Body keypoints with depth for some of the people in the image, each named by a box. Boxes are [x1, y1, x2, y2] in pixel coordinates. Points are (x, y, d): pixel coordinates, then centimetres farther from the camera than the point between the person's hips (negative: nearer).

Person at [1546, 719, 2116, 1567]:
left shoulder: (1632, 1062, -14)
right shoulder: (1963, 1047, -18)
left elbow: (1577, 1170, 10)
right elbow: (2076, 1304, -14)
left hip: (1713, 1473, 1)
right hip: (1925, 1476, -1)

========================================================================

◆ PROBLEM DETAILS:
Take the entries above and transcribe them exactly.

◆ OUTPUT:
Body keypoints with depth for some of the people in the image, each named by a box. Boxes are [x1, y1, x2, y2] in pixel coordinates. Points are (x, y, d): pixel coordinates, then centimetres farther from the camera than the point between the person's hips (negative: nearer).

Person at [1546, 719, 2116, 1567]:
left shoulder: (1632, 1062, -14)
right shoulder: (1963, 1047, -18)
left elbow: (1577, 1170, 10)
right elbow: (2076, 1304, -14)
left hip: (1713, 1473, 1)
right hip: (1925, 1476, -1)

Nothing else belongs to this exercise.